As my readers know, I focus my practice on representing people who have “misunderstandings” with the Internal Revenue Service. I can’t count the number of clients who have made a comment along the lines of “get me Geithner’s deal” since it came to light that he had some significant and frankly embarrassing tax problems while working for the International Monetary Fund. In point of fact, making a statement like that to an IRS employee is probably one of the worst things a taxpayer could say, because the rank and file IRS employees realize that if they did what Mr. Geithner did, they would be fired on the spot.
That said, someone recently tried this, and he is the subject of Parker v. Commissioner in TC Summary Opinion 2210-78. Like Mr. Geithner, David Parker worked for the International Monetary Fund, and also like Mr. Geithner, he received income subject to self-employment tax, but did not report it on his 2005 and 2006 income tax returns, or pay it. He got a W-2 from the IMF that showed that no federal income tax, Social Security or Medicare had been withheld from his earnings. When he filed his tax returns, the lines for self-employment tax were left blank. The Internal Revenue Service determined that this behavior warranted what is known as the accuracy related penalty (20% of the tax deficiency), and asserted it against him for both 2005 and 2006.

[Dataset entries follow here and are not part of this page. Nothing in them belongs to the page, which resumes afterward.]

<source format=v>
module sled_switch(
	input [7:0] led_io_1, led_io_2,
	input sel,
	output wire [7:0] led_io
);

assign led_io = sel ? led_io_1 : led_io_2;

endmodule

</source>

Mr. Parker took his case to the U.S. Tax Court and lost. Interestingly enough, he asked the Court for the same “favorable treatment” which Mr. Geithner had received, claiming that his case was “incredibly similar” and that “there should not be different or favorable rules for the well-connected.” Tax Court Judge Carolyn Chiechi was not amused, and devoted an entire footnote to explaining that the record does not establish any special treatment that Mr. Geithner received, but also noting that such facts would be irrelevant to her resolution of the issues presented in Mr. Parker’s case.

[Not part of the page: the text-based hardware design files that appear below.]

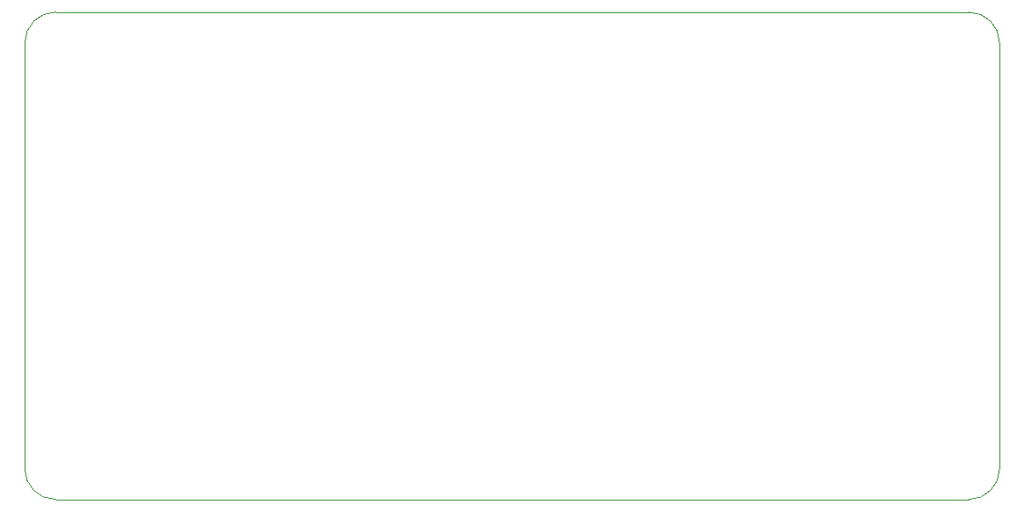
<source format=gbr>
%TF.GenerationSoftware,KiCad,Pcbnew,5.1.8*%
%TF.CreationDate,2021-03-07T13:34:19-06:00*%
%TF.ProjectId,small-paintbrush-hotswap-bottom,736d616c-6c2d-4706-9169-6e7462727573,rev?*%
%TF.SameCoordinates,Original*%
%TF.FileFunction,Profile,NP*%
%FSLAX46Y46*%
G04 Gerber Fmt 4.6, Leading zero omitted, Abs format (unit mm)*
G04 Created by KiCad (PCBNEW 5.1.8) date 2021-03-07 13:34:19*
%MOMM*%
%LPD*%
G01*
G04 APERTURE LIST*
%TA.AperFunction,Profile*%
%ADD10C,0.050000*%
%TD*%
G04 APERTURE END LIST*
D10*
X78901741Y-65599424D02*
G75*
G02*
X75901739Y-62599426I-2J3000000D01*
G01*
X166901737Y-65599424D02*
X78901736Y-65599424D01*
X166901736Y-18599422D02*
G75*
G02*
X169901739Y-21599423I1J-3000002D01*
G01*
X78901738Y-18599424D02*
X166901737Y-18599423D01*
X75901736Y-21599422D02*
G75*
G02*
X78901738Y-18599424I3000000J-2D01*
G01*
X169901737Y-62599428D02*
G75*
G02*
X166901737Y-65599424I-2999998J2D01*
G01*
X75901739Y-62599426D02*
X75901738Y-21599424D01*
X169901739Y-21599423D02*
X169901739Y-62599424D01*
M02*

</source>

There is a further interesting aspect of this case. In 2006, the Internal Revenue Service was aware of the IMF practice and created a “settlement initiative” for all employees at foreign embassies, foreign consultant offices and international organizations in the United States. Before taking this case to the Tax Court, Mr. Parker made an effort to take advantage of this settlement initiative – it was not an amnesty – but for a variety of reasons he and the IRS never reached a meeting of the minds on it. Unfortunately, the record in the case does not explain what that settlement initiative would have allowed him to do, but this writer suspects that it would have provided very favorable terms with respect to the penalties.
What is the morale of this story? Don’t count on getting the same break you think someone else got.